A workshop and barn range, dating probably from the mid-18th century, incorporates earlier features from the late 16th and early 17th centuries and has undergone 19th-century alterations, including conversion of part into four cottages. It is constructed of coursed squared stone with a stone slate roof. The building has an unbalanced T-shaped plan, with the workshops forming the cross-piece and the barn and cottages forming the stem.

The south front of the workshop range has a barn range projecting from the second bay. To the right of this are six bays with reused hollow-moulded, double-chamfered mullion windows, featuring arched lights and sunk spandrels. The windows include an eight-light window to each floor, a paired four-panel door with an oriel window to the right, a six-light window on each floor with a door to the right, and a wide 19th-century shouldered archway with a carved head keystone, flanked by tall windows under two-light windows. Above the archway is a round, plate-traceried window dated 1630, flanked by single arched lights. Further windows are a four-light transomed window with a four-light window above, paired doorways with a transomed two-light window to the right, a two-light window to the left, and a window with a plain stone surround. Three ridge stacks remain, retaining their cornices.

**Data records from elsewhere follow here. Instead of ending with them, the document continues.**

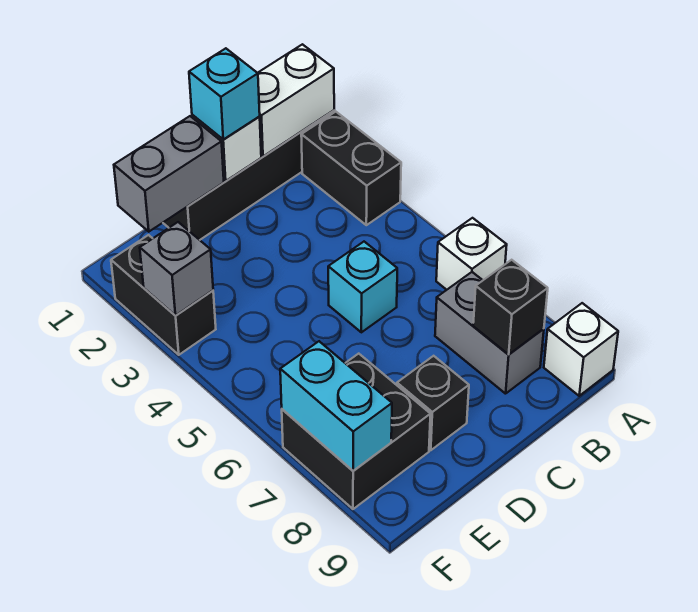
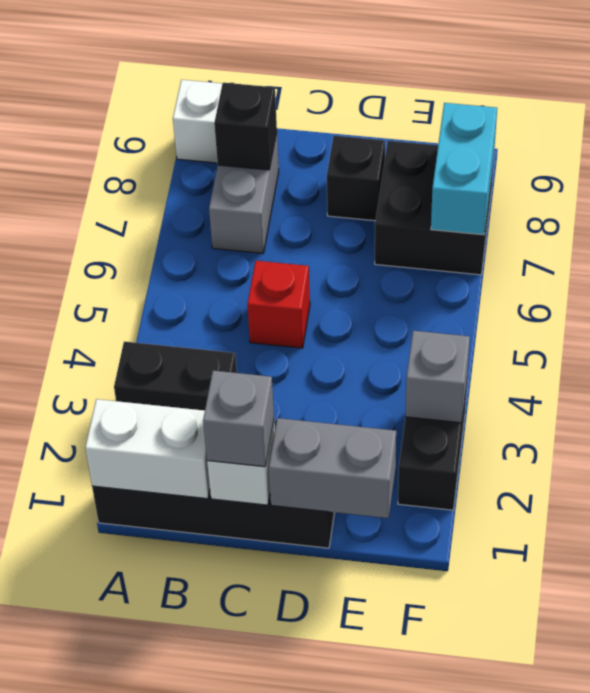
black 1x2 brick [301,112,401,225] -> black 1x2 brick turned to [114,341,237,410]
white 1x1 brick [436,218,507,290] -> none
cyan 1x1 brick [189,48,260,140] -> grey 1x1 brick [203,371,274,467]
cyan 1x1 brick [328,242,397,332] -> red 1x1 brick [247,261,310,348]

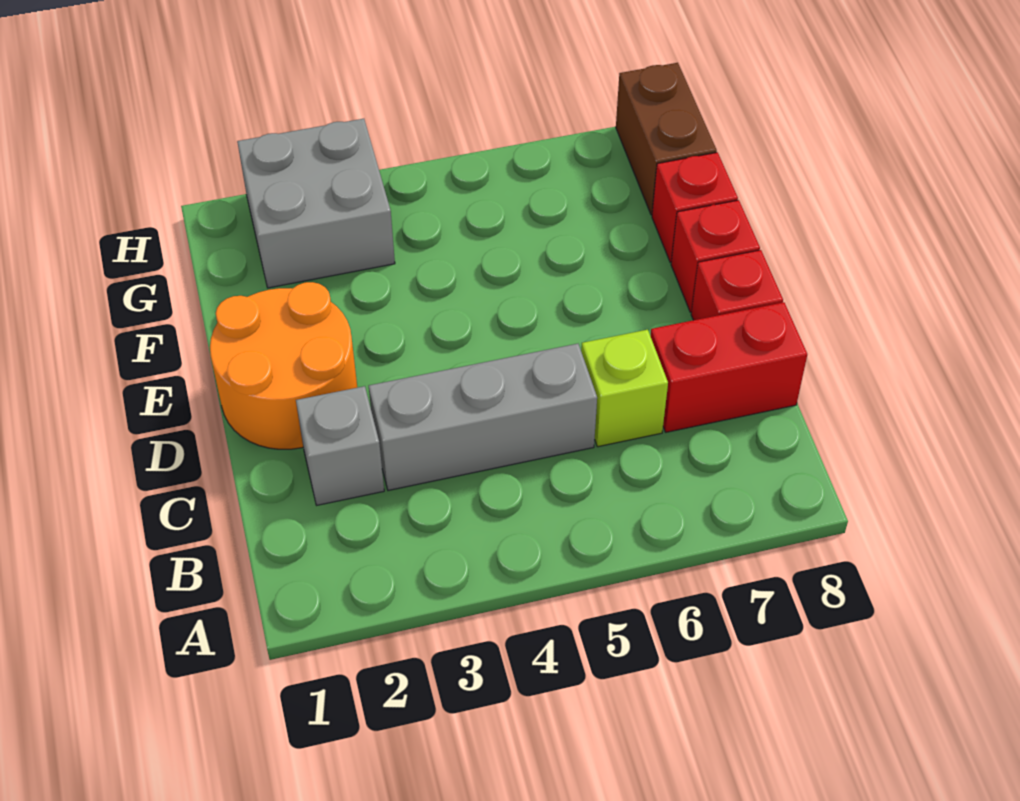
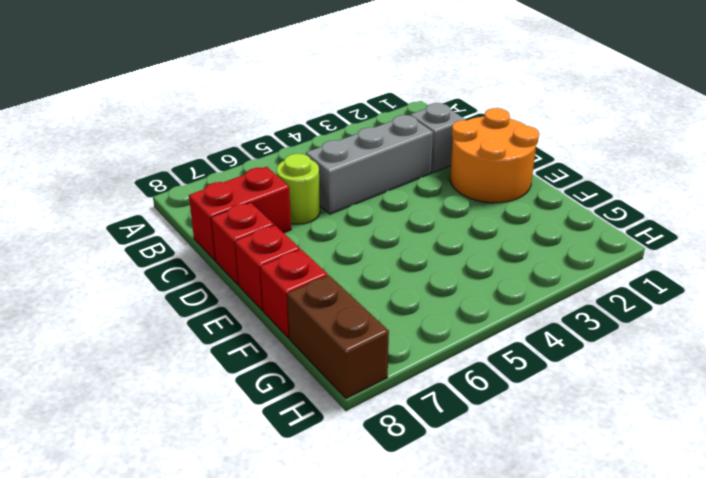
lime 1x1 brick [581,330,668,447] -> lime 1x1 round brick [277,154,320,224]
grey 2x2 brick [237,119,395,288] -> none

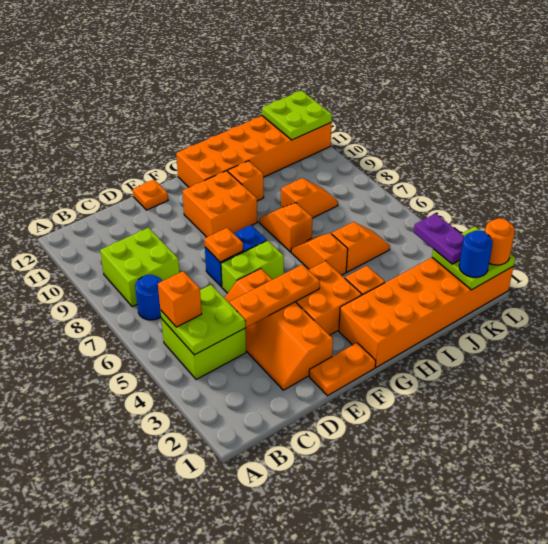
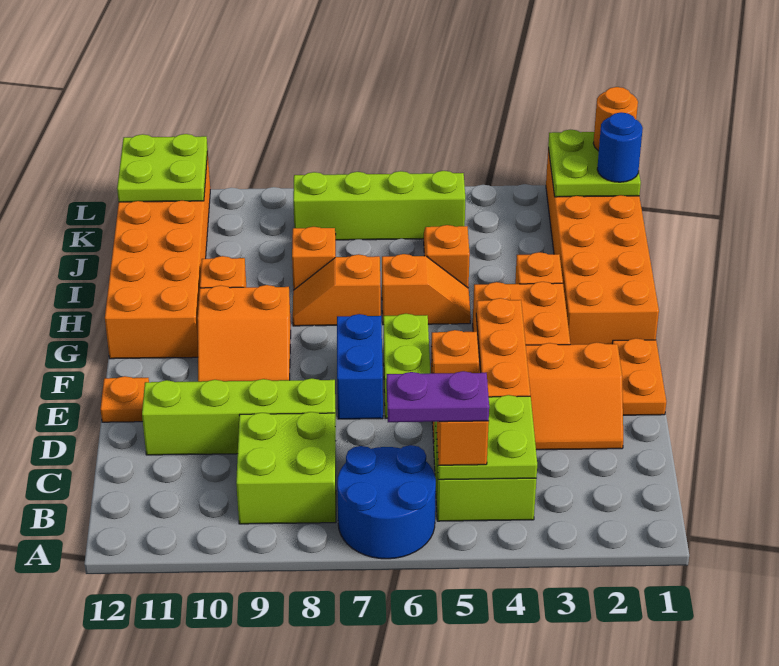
blue 1x1 round brick [135,275,162,320] -> blue 2x2 round brick [337,445,436,559]
none -> lime 1x4 brick [142,378,336,455]
orange 1x1 plate [204,228,243,262] -> orange 1x1 plate moved to [431,330,479,373]
orange 2x2 brick [182,171,257,237] -> orange 2x2 slope [198,285,291,382]
orange 1x2 slope [291,233,348,275] -> orange 1x2 slope turned to [382,254,471,325]
purple 1x2 plate [414,214,465,264] -> purple 1x2 plate moved to [387,371,489,422]
none -> lime 1x4 brick [293,171,465,240]

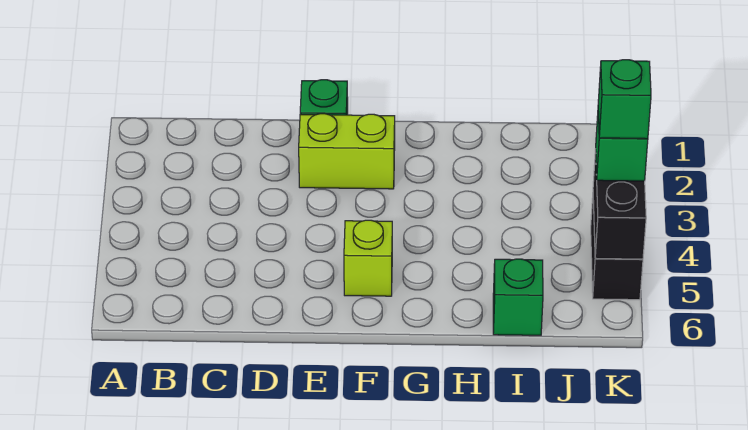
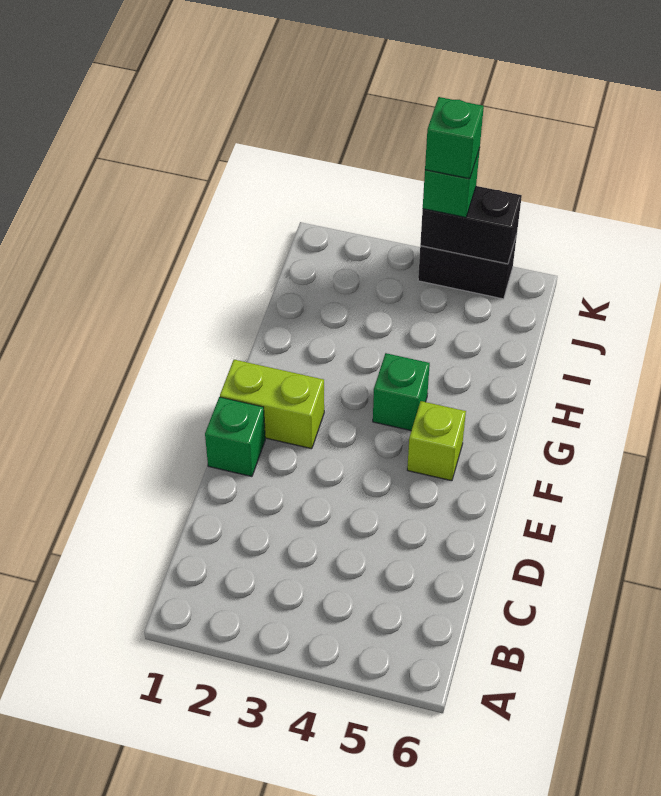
lime 1x2 brick [299,114,395,189] -> lime 1x2 brick turned to [220,360,324,449]
green 1x1 brick [493,259,543,335] -> green 1x1 brick moved to [373,353,430,430]

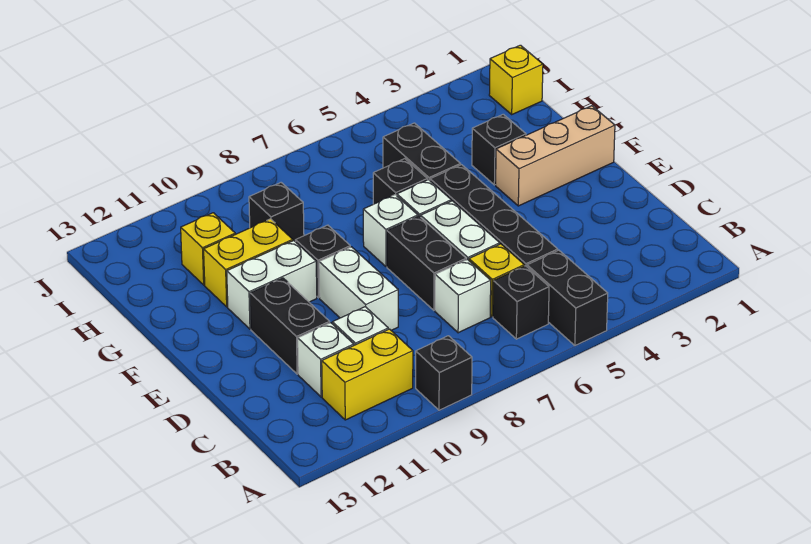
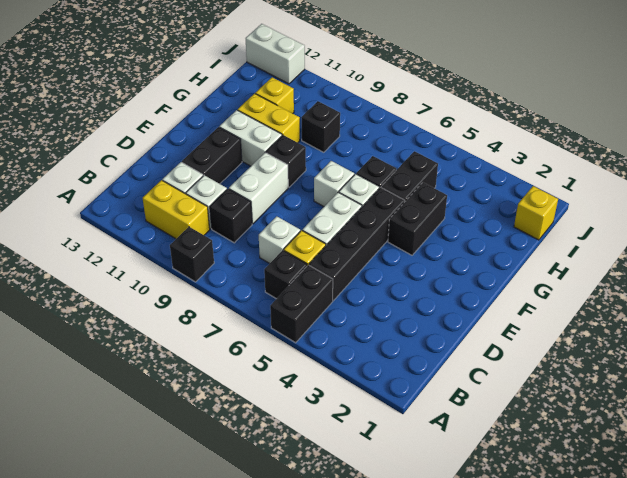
black 1x2 brick [387,216,466,310] -> black 1x2 brick moved to [388,183,447,255]
tan 1x3 brick [496,106,615,206] -> none
black 1x1 brick [472,114,526,185] -> black 1x1 brick moved to [210,189,252,243]
none -> white 1x2 brick [246,24,305,84]

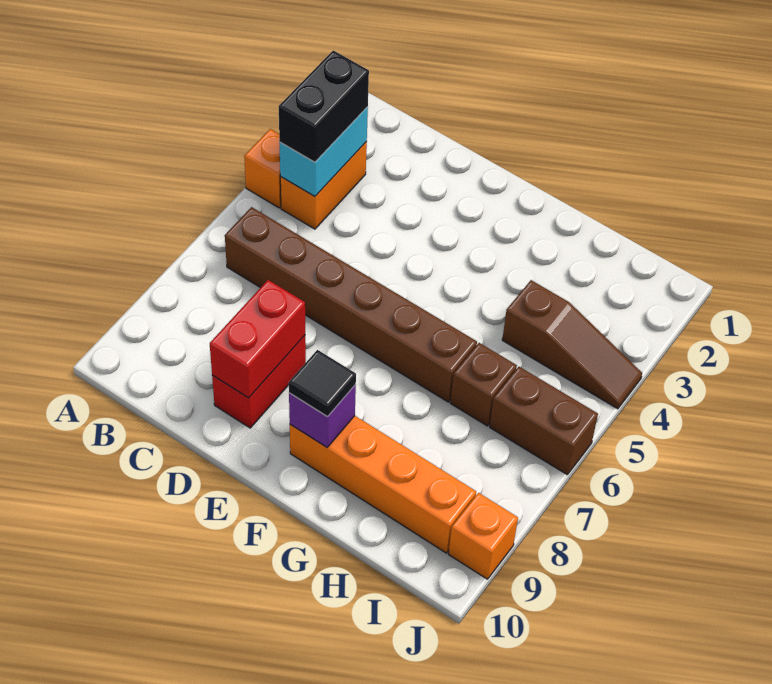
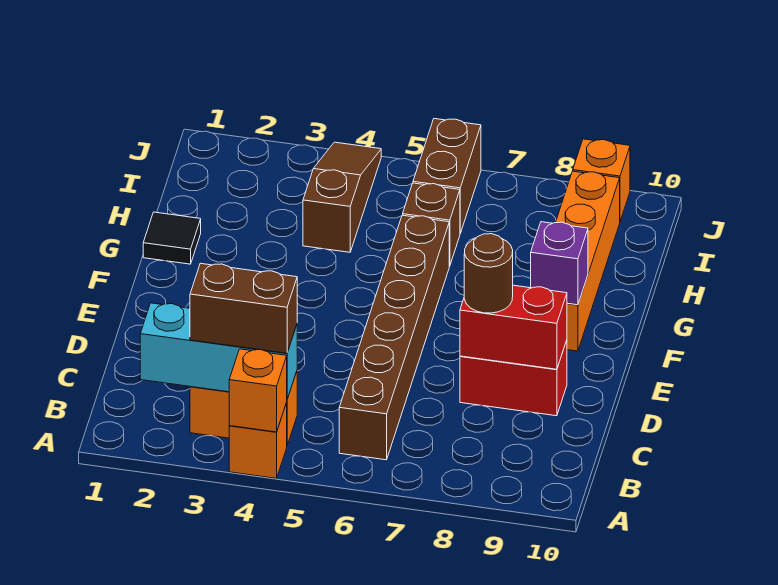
none -> orange 1x1 brick [229,349,287,432]
cyan 1x2 brick [279,107,368,196] -> cyan 1x3 brick [140,303,297,399]
black 1x2 brick [279,50,369,162] -> brown 1x2 brick [190,263,297,353]
none -> brown 1x1 round brick [464,234,513,313]
black 1x1 tile [289,350,356,417] -> black 1x1 tile moved to [143,212,201,264]

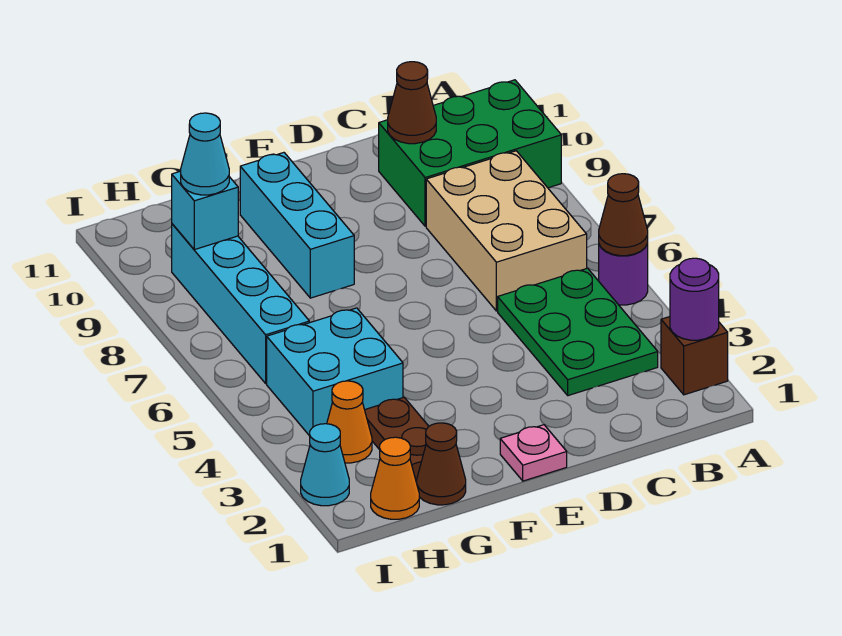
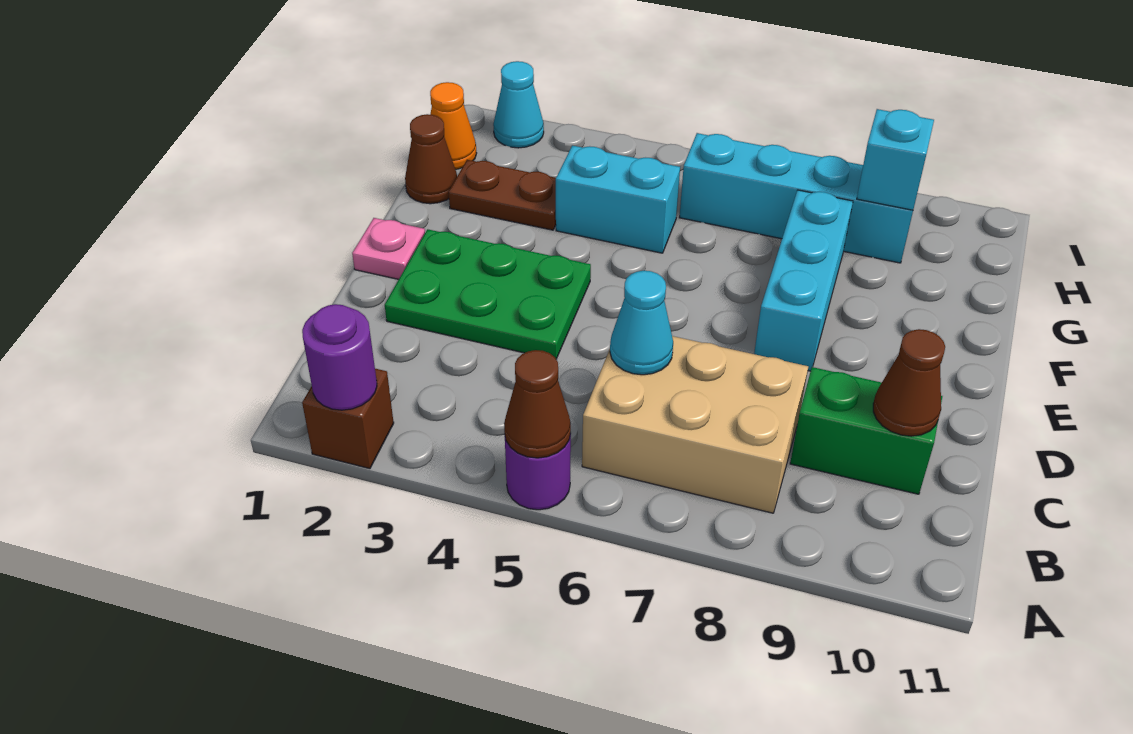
green 2x3 brick [379,80,561,226] -> green 1x2 brick [790,367,942,494]
green 2x3 plate [498,268,658,396] -> green 2x3 plate moved to [385,229,591,359]
cyan 1x3 brick [240,153,354,298] -> cyan 1x3 brick turned to [754,190,853,371]
cyan 2x2 brick [267,308,403,436] -> cyan 1x2 brick [556,145,680,253]
orange 1x1 cone [327,381,372,463] -> none
cyan 1x1 cone [181,113,229,195] -> cyan 1x1 cone moved to [610,271,673,375]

The east front of the barn range features a quoined, segment-arched cart-entry, with a two-light window on each floor to the right and flat-faced mullion windows to the left. The rear of the workshop range exhibits a tall, opposing segmental archway. To its left are slit vents (formerly for a stable). To its right are flat-faced mullion windows with sixteen lights on the ground floor (some blocked), an oval window, two of four-lights (both blocked), two of six-lights, and on the first floor three of four-lights. The rear of the barn range has a projecting gable of the workshop range to the left, with two doorways flanking a blocked window, a further window to the right, and a six-light flat-faced mullion window in the gable. To the right of this wing, alterations include an opposing cart-entry and plain stone surrounds to various doors and windows; the windows on the first floor and some of those on the ground floor are mullioned. Stacks are situated along the front of the ridge.